■ Exercise ■
Which lines below hold the word "shows"? Copy all of them.

■ Supplied data ■
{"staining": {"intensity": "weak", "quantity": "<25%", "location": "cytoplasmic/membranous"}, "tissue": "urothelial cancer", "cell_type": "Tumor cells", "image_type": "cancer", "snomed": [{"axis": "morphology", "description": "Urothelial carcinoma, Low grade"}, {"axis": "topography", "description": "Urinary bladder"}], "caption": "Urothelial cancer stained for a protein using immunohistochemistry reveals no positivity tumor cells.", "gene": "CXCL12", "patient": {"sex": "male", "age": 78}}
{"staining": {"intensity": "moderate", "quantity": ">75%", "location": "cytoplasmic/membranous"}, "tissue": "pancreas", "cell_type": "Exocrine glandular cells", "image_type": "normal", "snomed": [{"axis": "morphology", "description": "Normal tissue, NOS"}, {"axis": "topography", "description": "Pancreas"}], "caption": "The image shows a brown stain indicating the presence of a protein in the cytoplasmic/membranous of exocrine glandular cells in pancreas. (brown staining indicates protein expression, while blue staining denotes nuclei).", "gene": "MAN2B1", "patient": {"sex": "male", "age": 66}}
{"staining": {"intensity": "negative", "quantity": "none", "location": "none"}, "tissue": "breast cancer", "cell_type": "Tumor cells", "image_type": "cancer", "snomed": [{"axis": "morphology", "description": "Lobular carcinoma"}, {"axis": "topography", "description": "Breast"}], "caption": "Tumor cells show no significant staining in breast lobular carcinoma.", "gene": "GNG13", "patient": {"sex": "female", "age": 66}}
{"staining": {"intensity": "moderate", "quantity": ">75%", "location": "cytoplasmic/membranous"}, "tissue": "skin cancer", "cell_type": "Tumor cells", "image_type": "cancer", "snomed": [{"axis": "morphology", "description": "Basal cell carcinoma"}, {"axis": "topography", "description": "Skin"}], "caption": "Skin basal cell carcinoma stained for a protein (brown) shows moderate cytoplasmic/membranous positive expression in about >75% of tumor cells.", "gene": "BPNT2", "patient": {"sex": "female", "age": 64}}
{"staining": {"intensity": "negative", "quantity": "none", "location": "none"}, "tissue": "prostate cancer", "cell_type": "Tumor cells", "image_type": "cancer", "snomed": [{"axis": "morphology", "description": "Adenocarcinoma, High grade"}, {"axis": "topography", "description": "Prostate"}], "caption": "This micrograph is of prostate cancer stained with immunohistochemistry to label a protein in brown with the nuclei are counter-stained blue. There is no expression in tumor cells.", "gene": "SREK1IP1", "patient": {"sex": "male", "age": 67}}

■ Answer space ■
{"staining": {"intensity": "moderate", "quantity": ">75%", "location": "cytoplasmic/membranous"}, "tissue": "pancreas", "cell_type": "Exocrine glandular cells", "image_type": "normal", "snomed": [{"axis": "morphology", "description": "Normal tissue, NOS"}, {"axis": "topography", "description": "Pancreas"}], "caption": "The image shows a brown stain indicating the presence of a protein in the cytoplasmic/membranous of exocrine glandular cells in pancreas. (brown staining indicates protein expression, while blue staining denotes nuclei).", "gene": "MAN2B1", "patient": {"sex": "male", "age": 66}}
{"staining": {"intensity": "moderate", "quantity": ">75%", "location": "cytoplasmic/membranous"}, "tissue": "skin cancer", "cell_type": "Tumor cells", "image_type": "cancer", "snomed": [{"axis": "morphology", "description": "Basal cell carcinoma"}, {"axis": "topography", "description": "Skin"}], "caption": "Skin basal cell carcinoma stained for a protein (brown) shows moderate cytoplasmic/membranous positive expression in about >75% of tumor cells.", "gene": "BPNT2", "patient": {"sex": "female", "age": 64}}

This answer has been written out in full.